Command-line documentation and usage of GhostKnockoffGWAS

Usage

Simple run

GhostKnockoffGWAS --zfile example_zfile.txt --LD-files EUR --N 506200 --genome-build 38 --out example_output

Required inputs

Option nameArgumentDescription
--zfileStringInput file containing Z-scores as well as CHR/POS/REF/ALT. See Acceptable Z-score files for detailed requirement on this file.
--LD-filesStringInput directory to the pre-processed LD files. Most users downloads this from the Downloads Page
--NIntSample size for target (original) study
--genome-buildIntThe human genome build used for SNP positions in zfile (this value must be 19 or 38)
--outStringOutput file name (without extensions)

Optional inputs

Option nameArgumentDescription
--CHRIntThe column in zfile that will be read as chromosome number (note this must be an integer, e.g. chr22, X, chrX, ...etc are NOT acceptable). [If not specified, we will search for a column with header CHR]
--POSIntThe column in zfile that will be read as SNP position . [If not specified, we will search for a column with header POS]
--REFIntThe column in zfile that will be read as REF (non-effectiv) allele . [If not specified, we will search for a column with header REF]
--ALTIntThe column in zfile that will be read as ALT (effective allele). [If not specified, we will search for a column with header REF]
--ZIntThe column in zfile that will be read as Z-scores. [If not specified, we will search for a column with header Z]
--seedIntSets the random seed [If not specified, defaults to 2023]
--verboseBoolWhether to print intermediate messages [If not specified, defaults to true]
--random-shuffleBoolWhether to randomly permute the order of Z-scores and their knockoffs to adjust for potential ordering bias. The main purpose of this option is to take care of potential ordering bias of Lasso solvers. However, in our simulations we never observed such biases, so we turn this off by default.[If not specified, defaults to false]
--skip-shrinkage-checkBoolWhether to allow Knockoff analysis to proceed even with large (>0.25) LD shrinkages [If not specified, defaults to false]

Output format

  1. A summary file, e.g. example_output_summary.txt. This file contains broad summary of the analysis
  2. A comma-separated file, e.g. example_output.txt. This file contains the full GhostKnockoffGWAS output, one SNP in each row.
  3. (optional) Manhattan plots, which can be generated by following step 5 of detailed example.

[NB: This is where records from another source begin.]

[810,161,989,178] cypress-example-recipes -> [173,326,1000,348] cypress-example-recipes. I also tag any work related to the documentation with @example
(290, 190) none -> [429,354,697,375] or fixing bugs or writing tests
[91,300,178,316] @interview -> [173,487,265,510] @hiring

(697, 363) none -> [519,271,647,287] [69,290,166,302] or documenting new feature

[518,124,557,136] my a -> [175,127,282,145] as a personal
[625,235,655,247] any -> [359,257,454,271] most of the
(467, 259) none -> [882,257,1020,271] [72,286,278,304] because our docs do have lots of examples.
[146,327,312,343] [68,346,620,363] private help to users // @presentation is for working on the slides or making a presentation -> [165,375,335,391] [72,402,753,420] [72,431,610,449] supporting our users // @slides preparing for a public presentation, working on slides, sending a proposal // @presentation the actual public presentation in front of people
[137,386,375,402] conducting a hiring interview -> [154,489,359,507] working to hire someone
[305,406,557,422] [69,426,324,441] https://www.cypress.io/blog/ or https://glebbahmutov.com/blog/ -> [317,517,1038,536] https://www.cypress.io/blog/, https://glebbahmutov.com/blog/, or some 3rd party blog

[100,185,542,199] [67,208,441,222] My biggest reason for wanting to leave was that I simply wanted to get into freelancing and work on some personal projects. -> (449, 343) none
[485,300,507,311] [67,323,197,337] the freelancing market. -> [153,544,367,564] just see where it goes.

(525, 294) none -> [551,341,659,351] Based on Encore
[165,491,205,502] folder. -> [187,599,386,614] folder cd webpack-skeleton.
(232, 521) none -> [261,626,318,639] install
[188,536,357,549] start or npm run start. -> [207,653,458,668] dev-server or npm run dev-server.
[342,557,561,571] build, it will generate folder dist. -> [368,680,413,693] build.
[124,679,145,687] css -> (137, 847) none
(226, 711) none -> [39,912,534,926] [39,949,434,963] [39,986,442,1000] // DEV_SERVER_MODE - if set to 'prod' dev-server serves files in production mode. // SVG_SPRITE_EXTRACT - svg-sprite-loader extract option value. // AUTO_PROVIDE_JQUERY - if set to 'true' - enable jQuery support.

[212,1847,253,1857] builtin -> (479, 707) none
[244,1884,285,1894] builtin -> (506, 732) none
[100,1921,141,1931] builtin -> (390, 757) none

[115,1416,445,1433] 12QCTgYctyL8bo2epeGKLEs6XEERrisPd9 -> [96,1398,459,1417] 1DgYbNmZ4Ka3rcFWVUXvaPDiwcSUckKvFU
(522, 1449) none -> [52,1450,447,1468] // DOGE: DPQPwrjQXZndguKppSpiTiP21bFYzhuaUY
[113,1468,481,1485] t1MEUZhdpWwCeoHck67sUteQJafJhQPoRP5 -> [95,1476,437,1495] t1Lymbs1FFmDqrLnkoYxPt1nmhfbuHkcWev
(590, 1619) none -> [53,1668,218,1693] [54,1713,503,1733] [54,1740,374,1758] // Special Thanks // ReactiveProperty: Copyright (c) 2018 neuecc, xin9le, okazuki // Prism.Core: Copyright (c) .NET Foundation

For a more detailed explanation on these 2 files, see Tutorial.

Acceptable Z-scores file format

The Z score file should satisfy the following requirements:

  1. It is a comma- or tab-separated text file (.gz compressed is acceptable)
  2. The first row should be a header line, and every row after the first will be treated as a different SNP.
  3. By default GhostKnockoffGWAS will search for column names CHR, POS, REF, ALT, and Z. Alternatively, you can specify which column should be used for each of these fields by providing the corresponding optional inputs, e.g. --CHR 6 tells GhostKnockoffGWAS to use column 6 as CHR. The ALT allele will be treated as the effect allele and REF be treated as non-effect allele. The POS (position) field of each variant must be from HG19 or HG38, which must be specified by the --genome-build argument.

Here is a minimal example with 10 Z scores

CHR	POS	REF	ALT	Z
17	150509	T	TA	1.08773561923134
17	151035	T	C	0.703898767202681
17	151041	G	A	NaN
17	151872	T	C	-0.299877259561085
17	152087	C	T	-0.371627135786605
17	152104	G	A	-0.28387322965385
17	152248	G	A	0.901618600934489
17	152427	G	A	1.10987516000804
17	152771	A	G	0.708492545266136

A toy example is example_zfile.txt (17MB).

Tip

Missing Z scores can be specified as NaN or as an empty cell. If you do not want a SNP to be considered in the analysis, you can change the its Z-score to NaN. CHR/POS/REF/ALT fields cannot have missing values.

Requirements on the input Z-scores

In our papers, Z-scores are defined by $z = \frac{1}{\sqrt{N}}X^ty$ where $X$ is the $N \times P$ standardized genotype matrix with $N$ samples and $P$ SNPs, $y$ is the normalized $n \times 1$ phenotype vector, and these Z-scores have $N(0, 1)$ distribution under the null.

In practice, this paper shows that other association test statistics that are $N(0, 1)$ under the null also result in FDR control. This includes commonly used tests in genetic association studies such as:

  • generalized linear mixed effect model to account for sample relatedness
  • saddle point approximation for extreme case-control imbalance
  • meta-analysis that aggregates multiple studies.

If you have p-values, effect sizes, odds ratios,...etc, converting them into Z score might be possible, for example by following the Notes on computing Z-scores of this blog post.